The Springbok casualty list continues to lengthen ahead of a defining season, with confirmation that Kwagga Smith faces around six months on the sidelines after a knee injury picked up in the South African training camp. It is a significant blow. Smith is regarded as one of the most effective bench forwards in world rugby, and alongside the equally influential RG Snyman, his absence removes a chunk of finishing experience from Erasmus's matchday plans.
Smith is not the only concern. The names of Bongi Mbonambi and Makazole Mapimpi have also been mentioned among the wounded, and there were anxious moments over the weekend when Sacha Feinberg-Mngomezulu limped off on crutches during the Stormers' quarter-final and Damian Willemse also picked up a knock, both awaiting the results of scans.
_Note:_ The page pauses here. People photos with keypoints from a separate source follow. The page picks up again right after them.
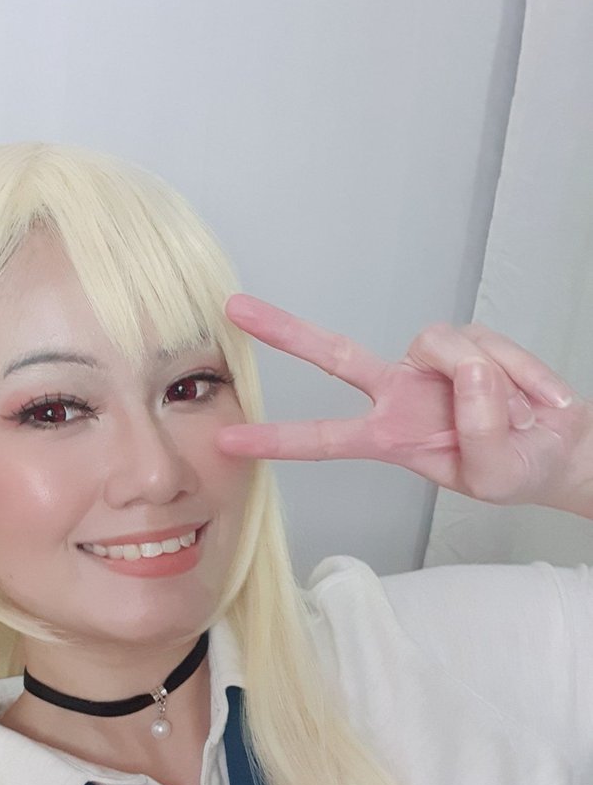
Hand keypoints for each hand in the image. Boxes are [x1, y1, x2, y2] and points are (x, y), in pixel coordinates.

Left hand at [218, 294, 592, 516]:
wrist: (557, 450)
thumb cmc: (514, 469)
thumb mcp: (492, 475)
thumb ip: (479, 431)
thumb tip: (470, 372)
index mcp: (389, 438)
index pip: (323, 440)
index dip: (277, 439)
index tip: (228, 439)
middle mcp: (398, 394)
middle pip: (335, 356)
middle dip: (285, 331)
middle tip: (234, 309)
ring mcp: (430, 365)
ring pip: (443, 347)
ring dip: (491, 383)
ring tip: (519, 416)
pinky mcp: (467, 342)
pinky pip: (489, 346)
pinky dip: (521, 374)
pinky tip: (533, 399)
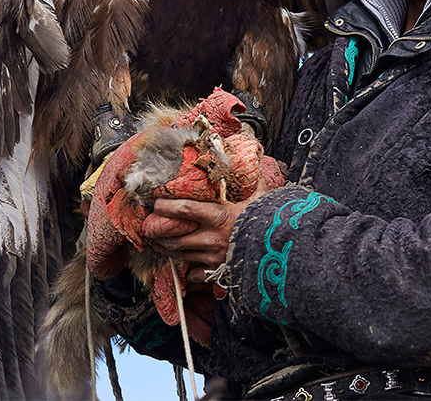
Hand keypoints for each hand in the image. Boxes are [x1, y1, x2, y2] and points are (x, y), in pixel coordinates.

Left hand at [143, 175, 270, 267]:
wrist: (281, 251)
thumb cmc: (270, 221)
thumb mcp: (262, 197)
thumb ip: (253, 179)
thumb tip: (253, 157)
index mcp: (219, 216)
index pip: (182, 209)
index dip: (164, 205)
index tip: (155, 201)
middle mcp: (211, 238)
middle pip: (173, 236)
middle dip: (156, 231)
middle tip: (148, 225)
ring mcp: (212, 256)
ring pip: (178, 254)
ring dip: (165, 247)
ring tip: (157, 241)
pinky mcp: (217, 270)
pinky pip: (195, 274)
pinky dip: (188, 271)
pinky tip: (185, 264)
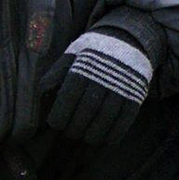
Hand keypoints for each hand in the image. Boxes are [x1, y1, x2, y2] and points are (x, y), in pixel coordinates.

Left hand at [43, 29, 153, 144]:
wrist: (129, 39)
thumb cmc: (94, 51)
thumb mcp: (73, 53)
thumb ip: (57, 72)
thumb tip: (42, 91)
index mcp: (83, 68)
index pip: (68, 96)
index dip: (60, 114)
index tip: (55, 125)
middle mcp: (102, 78)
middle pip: (87, 110)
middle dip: (76, 127)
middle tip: (71, 133)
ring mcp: (121, 87)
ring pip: (106, 117)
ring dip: (95, 133)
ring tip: (87, 138)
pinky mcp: (136, 94)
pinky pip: (125, 118)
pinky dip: (116, 132)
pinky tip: (107, 140)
Yet the analysis from the Inside Rugby with Mark channel argued that the injuries, while unwelcome, hand Erasmus exactly the kind of season he thrives on. The Springboks have 13 tests scheduled before the end of 2026, beginning with a Barbarians fixture before a hyped clash with England on home soil and matches against Wales and Scotland, then the Nations Championship games against France, Italy and Ireland and a four-test series against New Zealand.
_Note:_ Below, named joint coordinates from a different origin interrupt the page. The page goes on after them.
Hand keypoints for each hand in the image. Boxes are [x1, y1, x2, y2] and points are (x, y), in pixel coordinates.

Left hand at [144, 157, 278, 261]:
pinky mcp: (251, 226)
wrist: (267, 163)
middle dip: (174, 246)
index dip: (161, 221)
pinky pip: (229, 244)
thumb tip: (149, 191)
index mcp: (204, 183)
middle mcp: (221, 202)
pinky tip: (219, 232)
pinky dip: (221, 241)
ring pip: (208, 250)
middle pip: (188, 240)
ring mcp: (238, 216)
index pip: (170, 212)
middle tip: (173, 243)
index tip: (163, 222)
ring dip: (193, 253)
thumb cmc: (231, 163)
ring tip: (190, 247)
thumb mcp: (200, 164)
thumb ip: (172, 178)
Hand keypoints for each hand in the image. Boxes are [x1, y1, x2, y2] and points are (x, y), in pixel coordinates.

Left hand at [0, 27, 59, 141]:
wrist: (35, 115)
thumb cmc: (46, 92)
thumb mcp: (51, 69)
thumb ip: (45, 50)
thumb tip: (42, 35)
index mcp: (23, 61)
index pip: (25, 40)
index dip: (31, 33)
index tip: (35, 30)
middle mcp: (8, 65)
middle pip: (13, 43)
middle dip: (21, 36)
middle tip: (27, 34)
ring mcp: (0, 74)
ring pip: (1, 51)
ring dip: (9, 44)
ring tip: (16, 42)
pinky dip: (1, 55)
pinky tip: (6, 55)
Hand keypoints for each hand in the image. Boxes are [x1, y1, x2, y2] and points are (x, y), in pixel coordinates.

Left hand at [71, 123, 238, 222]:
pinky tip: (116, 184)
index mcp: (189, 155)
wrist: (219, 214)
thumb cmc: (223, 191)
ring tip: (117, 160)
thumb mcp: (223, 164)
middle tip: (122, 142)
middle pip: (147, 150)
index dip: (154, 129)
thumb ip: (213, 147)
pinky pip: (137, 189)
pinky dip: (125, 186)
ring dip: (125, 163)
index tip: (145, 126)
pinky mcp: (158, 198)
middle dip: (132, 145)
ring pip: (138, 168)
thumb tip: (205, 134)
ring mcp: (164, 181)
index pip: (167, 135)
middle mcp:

The view put forward was that, rather than ranking the New Zealand series as the single priority, Erasmus will treat every one of those 13 games as vitally important intelligence-gathering. Each fixture, the argument went, is a chance to assess the strengths and weaknesses of his squad, to test combinations against specific opposition, and to decide whether the line-out, the gainline battle or the wider attacking shape needs adjusting. The injuries simply accelerate that process by forcing peripheral and younger players into the starting fifteen.
That willingness to experiment is held up as one of Erasmus's defining traits. The example cited was the decision to hand Feinberg-Mngomezulu the number 10 jersey in Wellington following a defeat at Eden Park, a bold call that paid off and underlined that the head coach is not afraid to throw inexperienced players into the heat of battle. The likes of Herschel Jantjies were flagged as players who could be given a run in the months ahead as Erasmus builds a shadow squad and protects key men from burnout.
The broader point is that the year before a Rugby World Cup is always pivotal, and 2026 is shaping up to follow the pattern. Key players are being lost to injury across every major nation, and the coaches who emerge best placed will be those who use the coming tests to blood and harden their next tier of talent. On that measure, the assessment was that there is no better operator in the world game than Erasmus at giving young players their opportunity and extracting answers from them.
The selection questions are stacking up, from the back row reshuffle forced by Smith's absence to the goal-kicking and playmaking options should the Stormers pair be ruled out. How Erasmus answers them across these 13 games will tell South Africa a great deal about the squad that travels to Australia in 2027 chasing yet another world title.